▶ [Task statement]:
Go through the material below, noting each line where the string "проспект" appears, and give only the total.

⟨

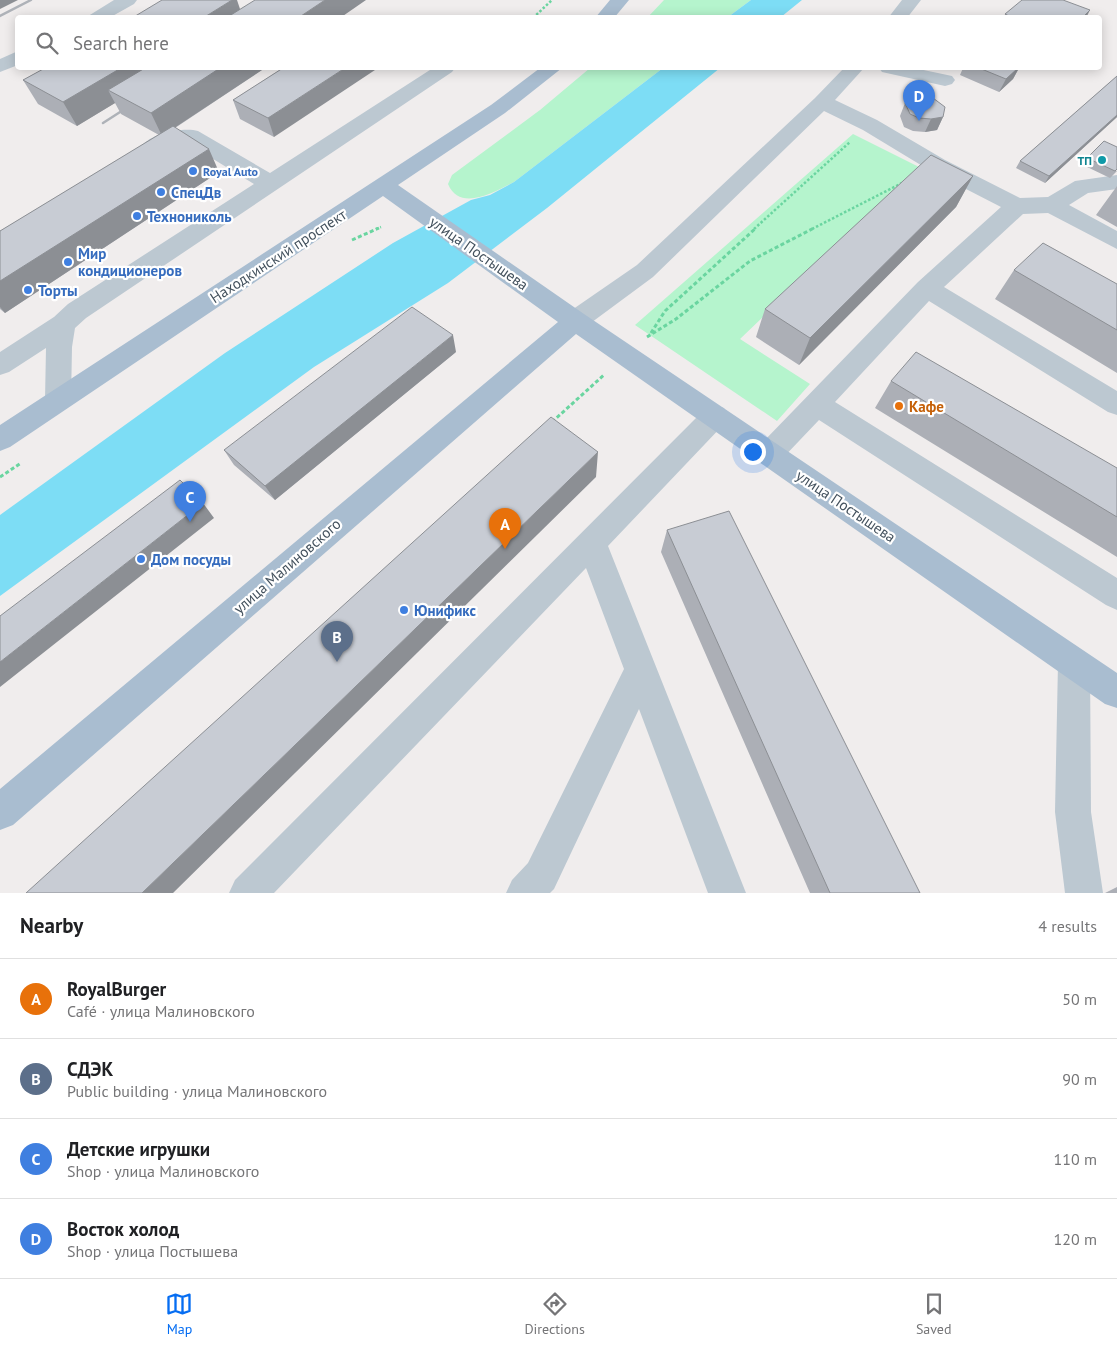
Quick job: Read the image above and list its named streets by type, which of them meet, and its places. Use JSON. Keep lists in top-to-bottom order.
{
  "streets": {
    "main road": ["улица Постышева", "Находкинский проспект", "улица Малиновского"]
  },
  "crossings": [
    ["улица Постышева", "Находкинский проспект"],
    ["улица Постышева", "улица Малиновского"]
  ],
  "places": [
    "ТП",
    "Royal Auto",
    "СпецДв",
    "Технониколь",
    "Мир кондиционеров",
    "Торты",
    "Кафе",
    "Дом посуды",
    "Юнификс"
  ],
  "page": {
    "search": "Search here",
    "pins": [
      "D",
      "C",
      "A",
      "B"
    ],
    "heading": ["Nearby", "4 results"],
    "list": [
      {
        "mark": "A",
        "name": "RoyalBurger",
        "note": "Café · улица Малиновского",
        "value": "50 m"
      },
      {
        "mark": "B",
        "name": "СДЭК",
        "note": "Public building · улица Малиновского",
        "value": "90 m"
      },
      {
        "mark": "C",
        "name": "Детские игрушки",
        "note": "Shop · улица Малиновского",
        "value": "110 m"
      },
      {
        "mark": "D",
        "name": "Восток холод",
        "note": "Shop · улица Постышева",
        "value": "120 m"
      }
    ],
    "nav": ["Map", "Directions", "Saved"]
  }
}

⟩

▶ [Task result]:
2